Dieter Kluenter wrote:
Christian Roessnerchristian@roessner-net.com writes:
Hi Dieter,
This depends :-) But in most cases the overlays are an extension to a specific database declaration
Ok, I have added it to the htb-part:
DN: olcOverlay={0}chain,olcDatabase={1}hdb,cn=config objectClass: olcChainConfig objectClass: olcConfig objectClass: olcOverlayConfig objectClass: top olcOverlay: {0}chain
overlay chain chain-uri ldap://foo/ chain-idassert-bind bindmethod=simple binddn="..." credentials="..." mode=self flags=non-prescriptive chain-rebind-as-user true chain-return-error true
My problem is that I can not find the corresponding old-attributes. I only could set:
olcChainCacheURI olcChainMaxReferralDepth olcChainReturnError olcChainingBehavior
So, what have I done wrong?
There is nothing wrong.
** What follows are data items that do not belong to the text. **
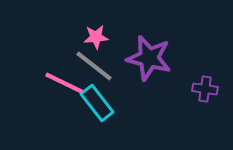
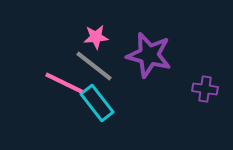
purple star: moved 3 px up
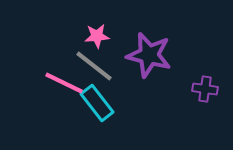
pink star: moved 1 px right, 1 px up
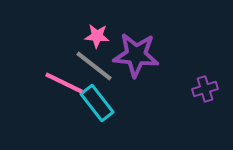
pink star: rotated 10 degrees clockwise
purple star: moved 13 px left; rotated 9 degrees counterclockwise
purple cross: rotated 25 degrees counterclockwise
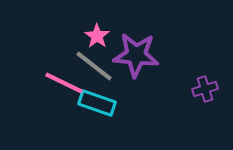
pink star: rotated 30 degrees clockwise
cyan rectangle: rotated 33 degrees counterclockwise
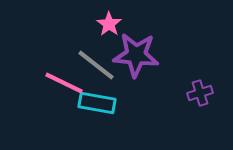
pink star: moved 12 px right, 12 px up
gray line: moved 2 px right, 1 px up
purple cross: moved 5 px left, 4 px down
cyan rectangle: rotated 9 degrees counterclockwise
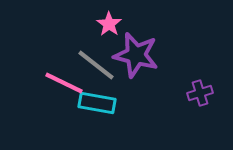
purple star: rotated 9 degrees clockwise
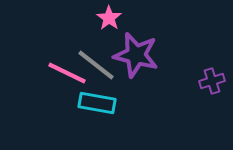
pink star: moved 6 px up
pink line: moved 3 px right, 10 px up
purple cross: moved 12 px right, 12 px up
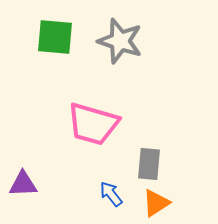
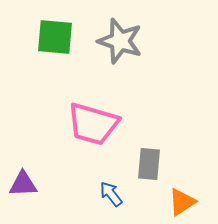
orange triangle: moved 26 px right, 1 px up
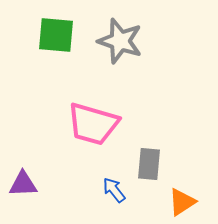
green square: moved 1 px right, 2 px up
blue arrow: moved 3 px right, 4 px up
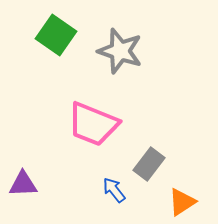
green square: rotated 30 degrees clockwise
gray star: moved 10 px down
pink trapezoid: rotated 6 degrees clockwise
gray rectangle: rotated 32 degrees clockwise
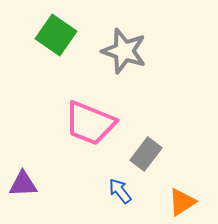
gray star: moved 4 px right
pink trapezoid: moved 3 px left, 1 px up
gray rectangle: moved 3 px left, 10 px up
blue arrow: moved 6 px right, 1 px down
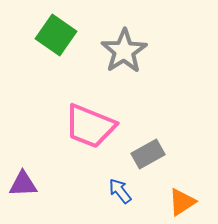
gray star: rotated 21 degrees clockwise
pink trapezoid: moved 3 px down
gray rectangle: moved 2 px right; rotated 24 degrees clockwise
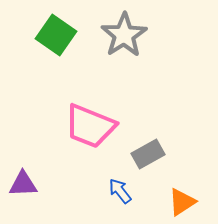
gray star: moved 16 px up
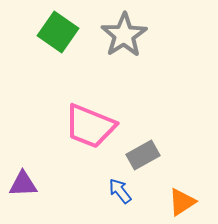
green square: moved 2 px right, 3 px up
gray rectangle: moved 5 px left, 1 px down
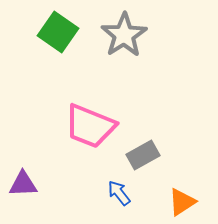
blue arrow: moved 1 px left, 2 px down
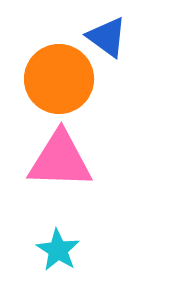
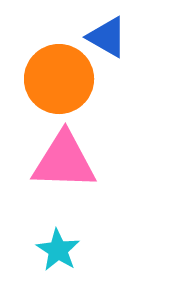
blue triangle: rotated 6 degrees counterclockwise
pink triangle: moved 4 px right, 1 px down
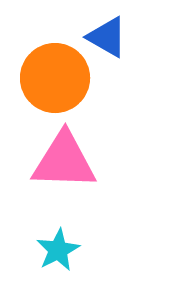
orange circle: moved 4 px left, 1 px up
cyan star: rotated 12 degrees clockwise
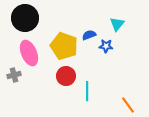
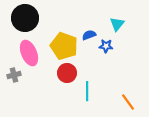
red circle: moved 1 px right, 3 px up
orange line: moved 3 px up
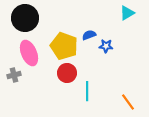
cyan triangle: moved 10 px right, 11 px up; rotated 21 degrees clockwise
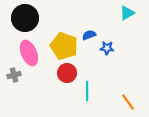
blue star: moved 1 px right, 2 px down
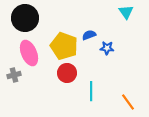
cyan triangle: moved 1 px left, 1 px up; rotated 35 degrees counterclockwise
cyan line: moved 4 px right
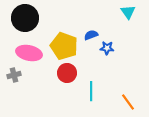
cyan triangle: moved 2 px right
blue semicircle: moved 2 px right
pink ellipse: rotated 55 degrees counterclockwise
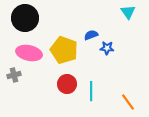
yellow pentagon: moved 4 px down
red circle: moved 11 px down
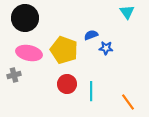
cyan triangle: moved 1 px left
blue star: moved 1 px left
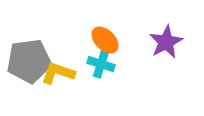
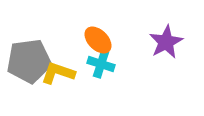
orange ellipse: moved 7 px left
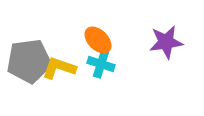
purple star: rotated 20 degrees clockwise
yellow L-shape: moved 1 px right, 5 px up
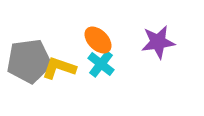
purple star: moved 8 px left
cyan cross: rotated 20 degrees clockwise
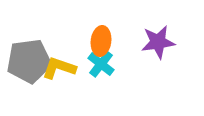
orange ellipse: moved 3 px right, 1 px down; rotated 52 degrees clockwise
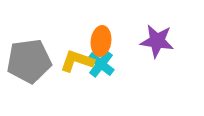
purple star: moved 1 px left, 1 px up; rotated 16 degrees clockwise
yellow L-shape: moved 18 px right, 7 px up
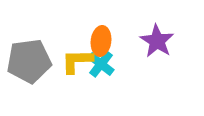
purple star: rotated 24 degrees clockwise
yellow L-shape: rotated 20 degrees counterclockwise
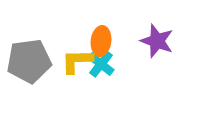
purple star: rotated 12 degrees counterclockwise
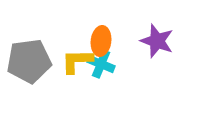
cyan cross: rotated 16 degrees counterclockwise
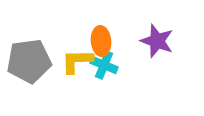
orange ellipse: rotated 12 degrees counterclockwise
cyan cross: moved 3 px right, 1 px down
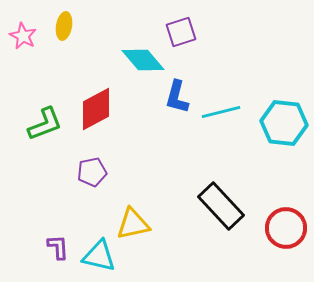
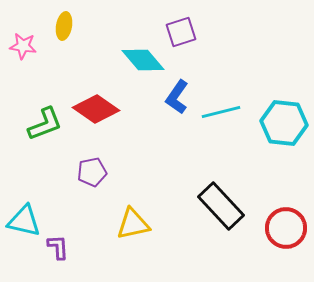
pink star: moved 10 px down; rotated 20 degrees counterclockwise
blue L-shape: rotated 20 degrees clockwise
red diamond: rotated 63 degrees clockwise
cyan triangle: moved 75 px left, 35 px up
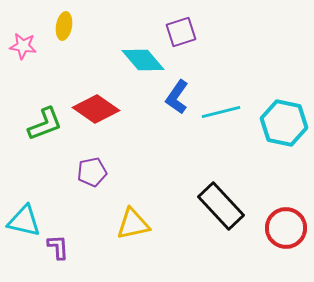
cyan hexagon: rotated 6 degrees clockwise
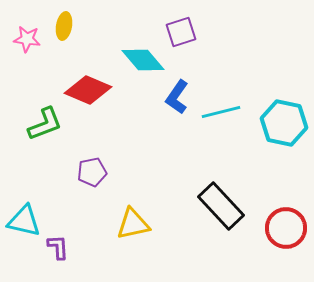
pink star: moved 4 px right, 7 px up
red diamond: moved 8 px left, 19 px up; rotated 12 degrees counterclockwise
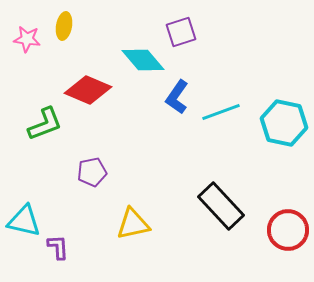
cyan line: rotated 6 degrees counterclockwise
red circle: moved 2 px right, 2 px down
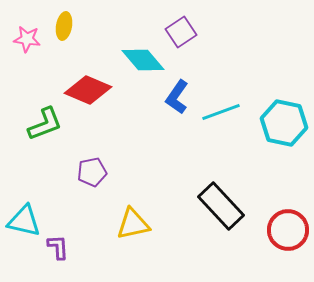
purple square: rotated 16 degrees counterclockwise
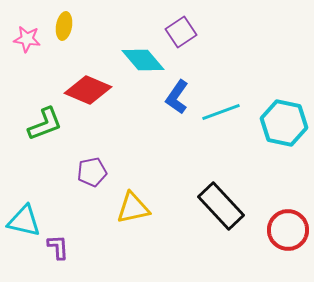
yellow triangle: moved 16 px up
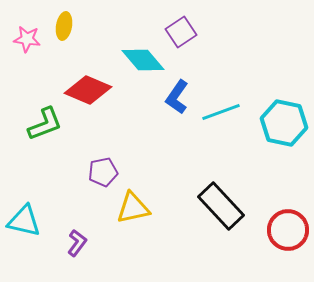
purple pentagon: moved 11 px right
purple L-shape: moved 19 px right, 4 px up; rotated 40 degrees clockwise
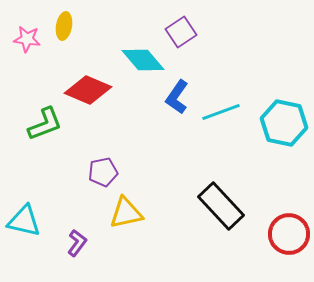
yellow triangle: moved 7 px left, 5 px down
red circle: moved 1 px right, 4 px down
The chain overlay is derived from back-ldap, that is, only attributes unknown to back-ldap, are specific to chain overlay. ldapsearch [-Y external -H ldapi:///]-b "cn=subschema" -s base + | grep -A4 'olcLDAPConfig' will show the missing attributes. But as man slapo-chain(5) mentions, an extension of chain- will distinguish from other configuration parameters. If this applies to cn=config related attributes I don't know, as I don't have a chained replication setup. Others may answer to this.
Under the covers, the chain overlay creates a private back-ldap instance. For dynamically adding with cn=config, you have to create this instance yourself. See the later section of test022-ppolicy in the test suite for an example of how this is done.